An entire wall of the exhibition is devoted to newborns. There are several cradles: woven, wooden, carved, and turned, and all of them show how much newborn children were valued. There are also wooden playpens and walkers. A walker from a Polissian village was contributed by Rostyslav Omeliashko, a historian and ethnographer, who has taken part in ethnographic expeditions to the Chornobyl Zone for many years.

The walker consists of a pole with a wooden square-shaped frame, which is fixed to the ceiling. A baby that can stand up is placed into the frame. The child pushes it, the walker turns around, and the baby follows it, walking in circles. Ethnographers think that the mechanics of this device helped children develop faster.

“The items from the Chornobyl Zone were selected together with the poet Lina Kostenko. We have a total of 26,000 exhibits, 33 of which are children’s things. I want to emphasize that each of them is “clean,” not radioactive. Not long ago I was in Prypiat, when suddenly I realized that it differs from other towns by the absence of children: only adults walk are seen on the streets. What we are displaying here revives that lost children’s world,” said Omeliashko.

The exhibition also features children’s musical instruments, including a 19th-century violin made of reeds and whistles. There are also toy weapons, like sabers and slingshots. Since children were made to work from childhood, their parents made toy tools for them: small rakes, riveting mandrels, and spinning wheels, to teach girls how to spin. The ceramic toy animal figurines, on loan from the Kyiv History Museum, range from the Kyivan Rus’ era to the present.

And what kind of presents did children in the past receive? They got things that would not poison a child if placed in its mouth, for example, toys made out of bread or cheese.

“The organizers of the exhibition did such a great job that we weren’t able to display all the items. About two-thirds of them remain in storage,” noted Petro Honchar, one of the chief organizers of the children’s festival.

(In an unexpected side-note, among the photographs that are permanently displayed at the Ivan Honchar Museum is a unique one from the mid-1920s, discovered by Ivan Honchar himself. The photo shows a woman with a small child dressed in Ukrainian folk costumes. A woman from the Kyiv region recognized herself on that photo when it was shown on TV.)
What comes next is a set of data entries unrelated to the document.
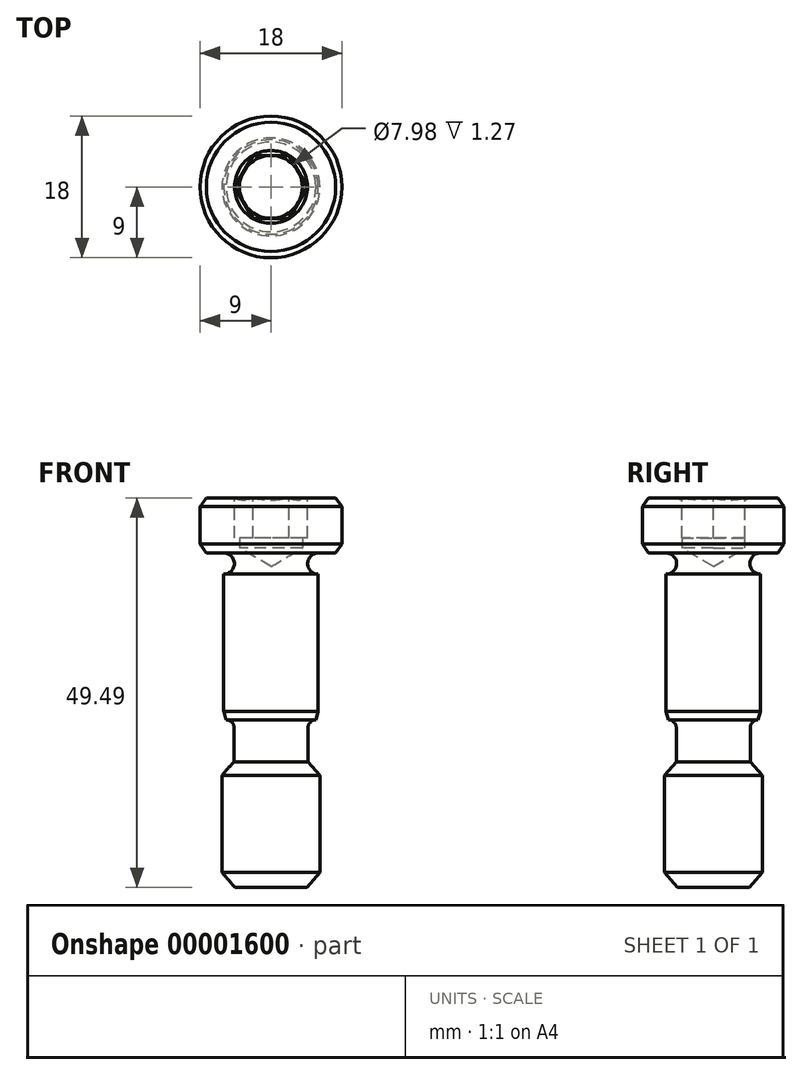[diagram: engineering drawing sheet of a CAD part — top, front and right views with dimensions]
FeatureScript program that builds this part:
annotation { "Feature Type Name" : "Feature", "Feature Type Description" : "" }
export const myFeature = defineFeature(function(context is Context, id is Id, definition is map)
    precondition{}
    {
        {
            var Q0;
            Q0=qCreatedBy(makeId("Front.planeOp"),FACE);
            var sketch = newSketch(context, id + "F0", { "sketchPlane" : qUnion([Q0])});
            skLineSegment(sketch, "E0", {"start": v(0, 0) * mm, "end": v(8.21, 0) * mm});
            skLineSegment(sketch, "E1", {"start": v(9, -1.12) * mm, "end": v(9, -5.89) * mm});
            skLineSegment(sketch, "E2", {"start": v(9, -5.89) * mm, "end": v(8.21, -7) * mm});
            skLineSegment(sketch, "E3", {"start": v(8.21, -7) * mm, "end": v(6, -7) * mm});
            skArc(sketch, "E4", {"start": v(6, -7) * mm, "mid": v(4.66, -8.35) * mm, "end": v(6, -9.7) * mm});
            skLineSegment(sketch, "E5", {"start": v(6, -9.7) * mm, "end": v(6, -27.1) * mm});
            skLineSegment(sketch, "E6", {"start": v(6, -27.1) * mm, "end": v(5.7, -28.2) * mm});
            skLineSegment(sketch, "E7", {"start": v(4.7, -29.2) * mm, "end": v(4.7, -33.52) * mm});
            skLineSegment(sketch, "E8", {"start": v(4.7, -33.52) * mm, "end": v(6.23, -35.24) * mm});
            skLineSegment(sketch, "E9", {"start": v(6.23, -35.24) * mm, "end": v(6.23, -47.59) * mm});
            skLineSegment(sketch, "E10", {"start": v(6.23, -47.59) * mm, "end": v(4.57, -49.5) * mm});
            skLineSegment(sketch, "E11", {"start": v(4.57, -49.5) * mm, "end": v(0, -49.5) * mm});
            skLineSegment(sketch, "E12", {"start": v(0, -49.5) * mm, "end": v(0, 0) * mm});
            skLineSegment(sketch, "E13", {"start": v(8.21, 0) * mm, "end": v(9, -1.12) * mm});
            skArc(sketch, "E14", {"start": v(5.7, -28.2) * mm, "mid": v(5, -28.5) * mm, "end": v(4.7, -29.2) * mm});
            skLineSegment(sketch, "E15", {"start": v(3.99, -6.35) * mm, "end": v(0, -8.75) * mm});
            skLineSegment(sketch, "E16", {"start": v(3.99, -6.35) * mm, "end": v(3.99, 0) * mm});
            skSolve(sketch);
        }
        {
            var Q0;
            Q0=makeQuery(id+"F0.imprint","IMPRINT",FACE,{"disambiguationData":[TD([[makeQuery(id+"F0.imprint","IMPRINT",EDGE,{"derivedFrom":sQuery(id+"F0.wireOp",EDGE,"E1")}),-1.0]])]});
            var Q1;
            Q1=sQuery(id+"F0.wireOp",EDGE,"E12");
            revolve(context, id + "F1", {"entities" : qUnion([Q0]), "axis" : qUnion([Q1]), "revolveType" : RevolveType.FULL});
        }
        {
            var Q0;
            Q0=qCreatedBy(makeId("Top.planeOp"),FACE);
            var sketch = newSketch(context, id + "F2", { "sketchPlane" : qUnion([Q0])});
            skCircle(sketch, "E17", {"center": v(0, 0) * mm, "radius": 4.62 * mm, "construction": true});
            skLineSegment(sketch, "E18", {"start": v(-2.3, -4) * mm, "end": v(-4.62, 0) * mm});
            skLineSegment(sketch, "E19", {"start": v(-4.62, 0) * mm, "end": v(-2.3, 4) * mm});
            skLineSegment(sketch, "E20", {"start": v(-2.3, 4) * mm, "end": v(2.3, 4) * mm});
            skLineSegment(sketch, "E21", {"start": v(2.3, 4) * mm, "end": v(4.62, 0) * mm});
            skLineSegment(sketch, "E22", {"start": v(4.62, 0) * mm, "end": v(2.3, -4) * mm});
            skLineSegment(sketch, "E23", {"start": v(2.3, -4) * mm, "end": v(-2.3, -4) * mm});
            skSolve(sketch);
        }
        {
            var Q0;
            Q0=makeQuery(id+"F2.imprint","IMPRINT",FACE,{"disambiguationData":[TD([[makeQuery(id+"F2.imprint","IMPRINT",EDGE,{"derivedFrom":sQuery(id+"F2.wireOp",EDGE,"E18")}),-1.0]])]});
            extrude(context, id + "F3", {"entities" : qUnion([Q0]), "operationType" : NewBodyOperationType.REMOVE, "oppositeDirection" : true, "depth" : 5.08 * mm});
        }
        {
            var Q0;
            Q0=qCreatedBy(makeId("Front.planeOp"),FACE);
            var sketch = newSketch(context, id + "F4", { "sketchPlane" : qUnion([Q0])});
            skPoint(sketch, "E24.0", {"position": v(4.62, 0) * mm});
            skPoint(sketch, "E25.1", {"position": v(-4.62, 0) * mm});
            skArc(sketch, "E26", {"start": v(-4.62, 0) * mm, "mid": v(0, -1) * mm, "end": v(4.62, 0) * mm});
            skLineSegment(sketch, "E27", {"start": v(0, 0) * mm, "end": v(0, -1) * mm});
            skLineSegment(sketch, "E28", {"start": v(-4.62, 0) * mm, "end": v(0, 0) * mm});
            skSolve(sketch);
        }
        {
            var Q0;
            {var subQ1=sQuery(id+"F4.wireOp",EDGE,"E27");Q0=makeQuery(id+"F4.imprint","IMPRINT",FACE,{"disambiguationData":[TD([[makeQuery(id+"F4.imprint","IMPRINT",EDGE,{"derivedFrom":subQ1}),-1.0]])]});}
            var Q1;
            Q1=sQuery(id+"F4.wireOp",EDGE,"E27");
            revolve(context, id + "F5", {"operationType" : NewBodyOperationType.REMOVE, "entities" : qUnion([Q0]), "axis" : qUnion([Q1]), "revolveType" : RevolveType.FULL, "oppositeDirection" : true});
        }
    });
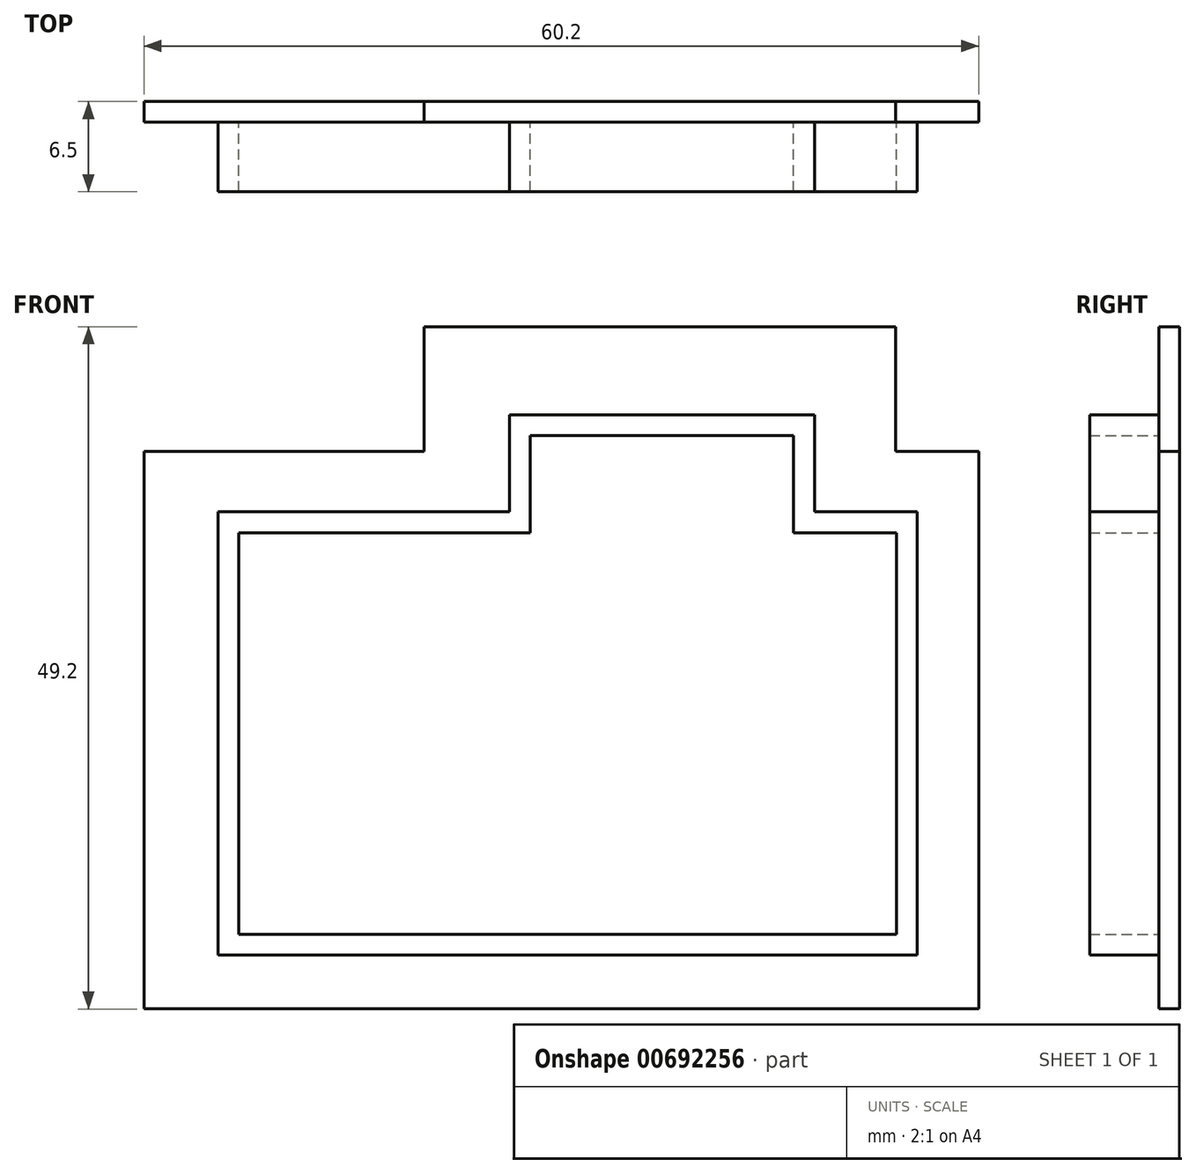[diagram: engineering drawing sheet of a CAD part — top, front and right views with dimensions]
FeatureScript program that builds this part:
annotation { "Feature Type Name" : "Feature", "Feature Type Description" : "" }
export const myFeature = defineFeature(function(context is Context, id is Id, definition is map)
    precondition{}
    {
        {
            var Q0;
            Q0=qCreatedBy(makeId("Front.planeOp"),FACE);
            var sketch = newSketch(context, id + "F0", { "sketchPlane" : qUnion([Q0])});
            skLineSegment(sketch, "E0", {"start": v(-52.33, -14.85) * mm, "end": v(7.87, -14.85) * mm});
            skLineSegment(sketch, "E1", {"start": v(7.87, -14.85) * mm, "end": v(7.87, 25.35) * mm});
            skLineSegment(sketch, "E2", {"start": v(7.87, 25.35) * mm, "end": v(1.87, 25.35) * mm});
            skLineSegment(sketch, "E3", {"start": v(1.87, 25.35) * mm, "end": v(1.87, 34.35) * mm});
            skLineSegment(sketch, "E4", {"start": v(1.87, 34.35) * mm, "end": v(-32.13, 34.35) * mm});
            skLineSegment(sketch, "E5", {"start": v(-32.13, 34.35) * mm, "end": v(-32.13, 25.35) * mm});
            skLineSegment(sketch, "E6", {"start": v(-32.13, 25.35) * mm, "end": v(-52.33, 25.35) * mm});
            skLineSegment(sketch, "E7", {"start": v(-52.33, -14.85) * mm, "end": v(-52.33, 25.35) * mm});
            skSolve(sketch);
        }
        {
            var Q0;
            Q0 = qSketchRegion(id + "F0", true);
            extrude(context, id + "F1", {"entities" : qUnion([Q0]), "depth" : 1.5 * mm, "offsetDistance" : 25 * mm});
        }
        {
            var Q0;
            Q0=makeQuery(id+"F1.opExtrude","CAP_FACE",FACE,{"disambiguationData":[OSD([sQuery(id+"F0.wireOp",EDGE,"E0"),sQuery(id+"F0.wireOp",EDGE,"E1"),sQuery(id+"F0.wireOp",EDGE,"E2"),sQuery(id+"F0.wireOp",EDGE,"E3"),sQuery(id+"F0.wireOp",EDGE,"E4"),sQuery(id+"F0.wireOp",EDGE,"E5"),sQuery(id+"F0.wireOp",EDGE,"E6"),sQuery(id+"F0.wireOp",EDGE,"E7")])],"isStart":false});
            var sketch = newSketch(context, id + "F2", { "sketchPlane" : qUnion([Q0])});
            skLineSegment(sketch, "E8", {"start": v(-46.98, -10.97) * mm, "end": v(3.44, -10.97) * mm});
            skLineSegment(sketch, "E9", {"start": v(3.44, 21) * mm, "end": v(3.44, -10.97) * mm});
            skLineSegment(sketch, "E10", {"start": v(3.44, 21) * mm, "end": v(-3.98, 21) * mm});
            skLineSegment(sketch, "E11", {"start": v(-3.98, 28) * mm, "end": v(-25.98, 28) * mm});
            skLineSegment(sketch, "E12", {"start": v(-25.98, 28) * mm, "end": v(-3.98, 28) * mm});
            skLineSegment(sketch, "E13", {"start": v(-3.98, 28) * mm, "end": v(-3.98, 21) * mm});
            skLineSegment(sketch, "E14", {"start": v(-25.98, 28) * mm, "end": v(-25.98, 21) * mm});
            skLineSegment(sketch, "E15", {"start": v(-46.98, 21) * mm, "end": v(-25.98, 21) * mm});
            skLineSegment(sketch, "E16", {"start": v(-46.98, -10.97) * mm, "end": v(-46.98, 21) * mm});
            skSolve(sketch);
        }
        {
            var Q0;
            Q0 = qSketchRegion(id + "F2", true);
            extrude(context, id + "F3", {"entities" : qUnion([Q0]), "operationType" : NewBodyOperationType.ADD, "depth" : 5 * mm, "offsetDistance" : 25 * mm});
        }
        {
            var Q0;
            Q0=makeQuery(id+"F3.opExtrude","CAP_FACE",FACE,{"disambiguationData":[OSD([sQuery(id+"F2.wireOp",EDGE,"E8"),sQuery(id+"F2.wireOp",EDGE,"E9"),sQuery(id+"F2.wireOp",EDGE,"E10"),sQuery(id+"F2.wireOp",EDGE,"E12"),sQuery(id+"F2.wireOp",EDGE,"E13"),sQuery(id+"F2.wireOp",EDGE,"E14"),sQuery(id+"F2.wireOp",EDGE,"E15"),sQuery(id+"F2.wireOp",EDGE,"E16")])],"isStart":false});
            shell(context, id + "F4", {"entities" : qUnion([Q0]), "thickness" : 1.5 * mm});
        }
    });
Childhood is capricious, short-lasting, demanding, and eternal. Children need love and attention, and without them no one can predict what the future will bring. Ukraine’s most famous folk singer, Nina Matviienko, hopes the Ministry of Education and Science, and the Ministry of Family, Youth, and Sports Affairs will begin supporting their initiative because “this is such a long-standing, painful problem that more delays are unthinkable.”